Background: Depression, a pervasive mental health challenge among college students, necessitates innovative interventions that move beyond conventional paradigms. While widely used, approaches like cognitive behavioral therapy (CBT) often demonstrate modest effect sizes and a disembodied methodology. Positive psychodrama (PPD) emerges as a promising integrative, integrating the health promotion principles of positive psychology with the embodied action techniques of psychodrama. This dual-focus framework aims not only at symptom reduction but also at the cultivation of holistic well-being. This study empirically investigates and verifies the intervention effects of positive psychodrama on alleviating depressive symptoms in college students.
Methods: In this randomized controlled trial, 60 college students with depressive symptoms (PHQ-9 ≥5; 65% female, Mage = 23.58) were allocated to a two-day PPD intervention (n = 28) or a waitlist control group (n = 32). Depressive symptoms, core self-evaluations, spontaneity, and life satisfaction were assessed at baseline, post-intervention, 7-day follow-up, and 2-month follow-up.
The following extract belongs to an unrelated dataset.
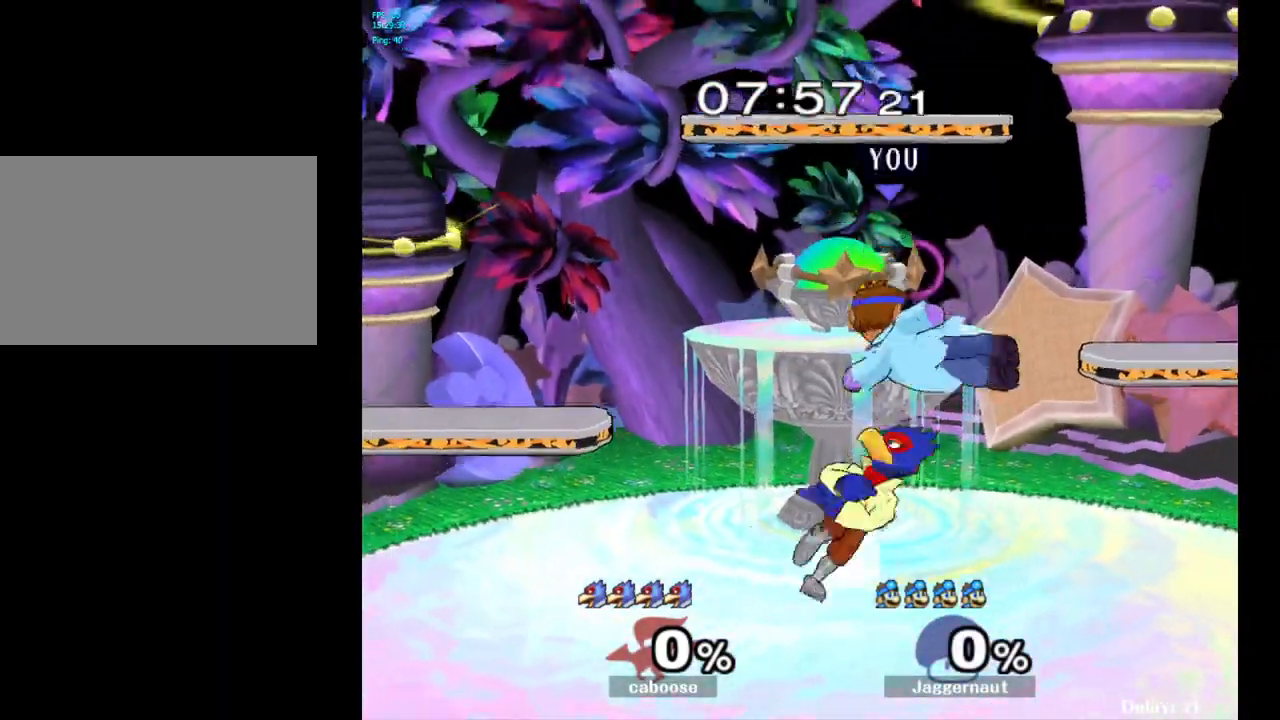
{"buttons": ["R1"], "left_stick": "center", "right_stick": "center", "events": [[133, "R1", "down"], [200, "left_stick", "center"]]}
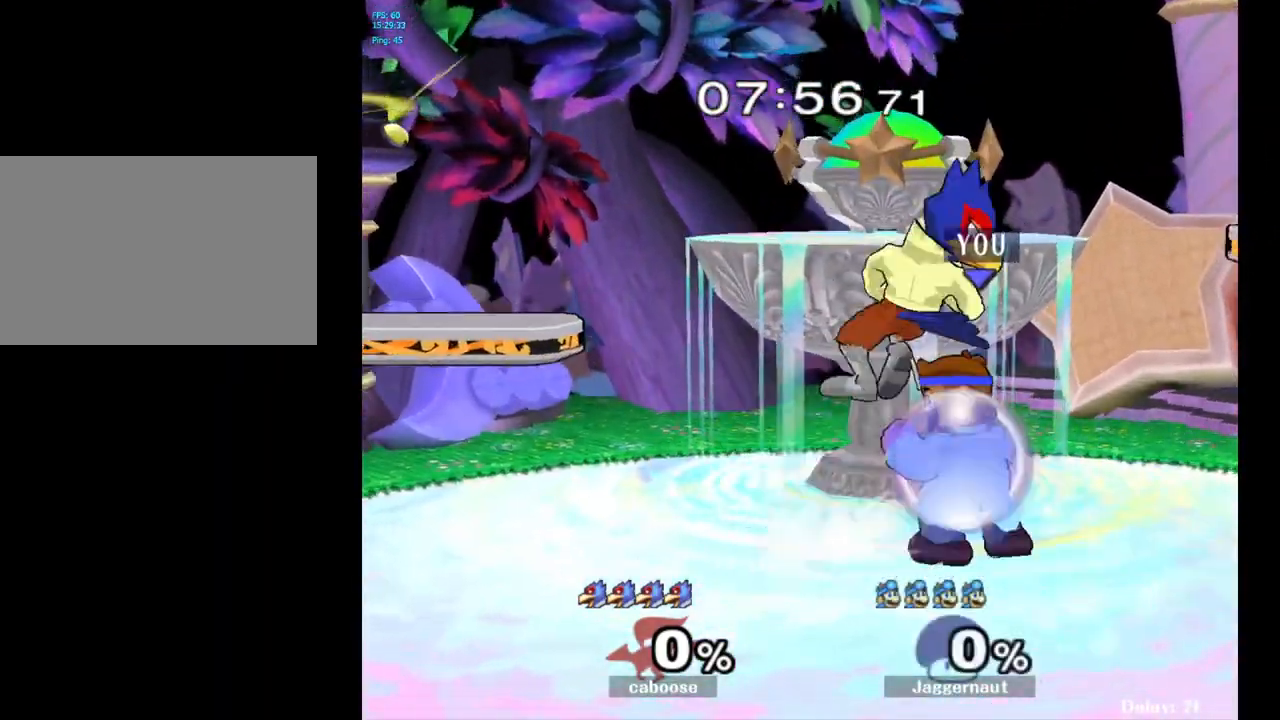
{"buttons": ["R1"], "left_stick": "center", "right_stick": "center", "events": [[83, "left_stick", "right"], [317, "left_stick", "center"]]}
Results: The PPD group demonstrated significant reductions in depressive severity post-intervention (Cohen's d = 1.444, p < .001), with sustained effects at 7-day (d = 0.961, p < .001) and 2-month (d = 0.746, p <. 05) follow-ups. Clinically meaningful remission (85.71%) and response rates (78.57%) were observed.
Limitations: The generalizability of the findings is constrained by the modest sample size, lack of an active control group, reliance on self-reported measures, and cultural specificity to Chinese students.
Conclusion: This study highlights PPD as a scalable and transdiagnostic intervention. By integrating trauma processing, strengths-based role-playing, and future-oriented rehearsals, PPD bridges symptom alleviation with health promotion. Future research should examine its cross-cultural applicability, underlying mechanism, and efficacy compared to existing evidence-based therapies.